Dagegen besteht nach der Schlägerei am Samstagabend im Lidl-Markt noch Ermittlungsbedarf. „Es gibt keine Neuigkeiten,“ stellte Polizeipressesprecher Marcel Dilling fest. Nach den bisherigen Erkenntnissen sollen zwei bulgarisch-stämmige Tatverdächtige gegen 20.40 Uhr zwei türkisch-stämmige Frauen verbal belästigt haben. Die Ehemänner der Frauen kamen hinzu, es kam zu einer Schlägerei zwischen den vier Männern. Anschließend hatten sich auf dem Parkplatz des Discounters mehr als zwei Dutzend Personen versammelt. Es soll sich nach Polizeiangaben größtenteils um bulgarisch-stämmige Menschen gehandelt haben. Die Polizei erteilte Platzverweise. 

Auch mit Blick auf den Vandalismus-Streifzug am Lenne-Ufer, der in der Nacht vom 25. auf den 26. Februar mit dem Brand eines Radladers endete, scheint es Ermittlungsforschritte zu geben. „Wir haben Zeugenhinweise auf eine Person erhalten,“ sagte Polizeisprecher Dilling, und verwies an die Staatsanwaltschaft Hagen.
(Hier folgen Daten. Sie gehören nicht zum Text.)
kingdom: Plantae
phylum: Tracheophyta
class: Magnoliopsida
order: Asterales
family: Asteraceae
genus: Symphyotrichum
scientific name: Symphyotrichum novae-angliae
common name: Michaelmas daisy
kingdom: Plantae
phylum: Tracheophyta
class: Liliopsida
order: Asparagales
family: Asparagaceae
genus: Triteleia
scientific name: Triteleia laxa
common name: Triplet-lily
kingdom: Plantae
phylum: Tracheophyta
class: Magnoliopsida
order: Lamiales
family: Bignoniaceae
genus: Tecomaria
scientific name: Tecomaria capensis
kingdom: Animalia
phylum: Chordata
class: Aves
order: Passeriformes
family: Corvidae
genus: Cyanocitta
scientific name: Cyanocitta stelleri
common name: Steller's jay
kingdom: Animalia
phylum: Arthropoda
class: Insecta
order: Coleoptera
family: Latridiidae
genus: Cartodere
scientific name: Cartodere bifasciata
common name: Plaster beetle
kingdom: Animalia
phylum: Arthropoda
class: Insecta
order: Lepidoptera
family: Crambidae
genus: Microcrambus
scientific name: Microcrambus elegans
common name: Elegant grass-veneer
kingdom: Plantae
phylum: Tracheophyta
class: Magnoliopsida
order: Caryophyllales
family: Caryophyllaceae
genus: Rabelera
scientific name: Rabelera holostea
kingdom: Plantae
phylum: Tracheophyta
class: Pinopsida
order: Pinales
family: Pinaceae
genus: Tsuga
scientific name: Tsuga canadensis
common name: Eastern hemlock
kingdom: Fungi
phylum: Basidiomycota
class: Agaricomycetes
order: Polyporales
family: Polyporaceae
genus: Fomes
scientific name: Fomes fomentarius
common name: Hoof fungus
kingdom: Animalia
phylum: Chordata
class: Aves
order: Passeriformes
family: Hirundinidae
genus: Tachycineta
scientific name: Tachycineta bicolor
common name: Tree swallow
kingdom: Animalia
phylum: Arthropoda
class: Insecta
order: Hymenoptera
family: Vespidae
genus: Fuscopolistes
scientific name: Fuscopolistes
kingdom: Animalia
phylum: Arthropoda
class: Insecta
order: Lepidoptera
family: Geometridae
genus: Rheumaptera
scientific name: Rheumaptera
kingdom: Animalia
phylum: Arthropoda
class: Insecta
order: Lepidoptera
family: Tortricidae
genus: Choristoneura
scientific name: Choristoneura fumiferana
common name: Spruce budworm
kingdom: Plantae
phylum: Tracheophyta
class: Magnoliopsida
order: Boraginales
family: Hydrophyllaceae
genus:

Allerdings konnte Staatsanwältin Heike Hemme keine Angaben machen, da ihr die Akte aktuell nicht vorlag. Unbekannte hatten in der Tatnacht an der Lenne-Promenade eine Spur der Verwüstung mit umgekippten und kaputten Tischen und Bänken hinterlassen. Den Radlader hatten sie zuvor gestohlen. Es entstand mehrere zehntausend Euro Sachschaden.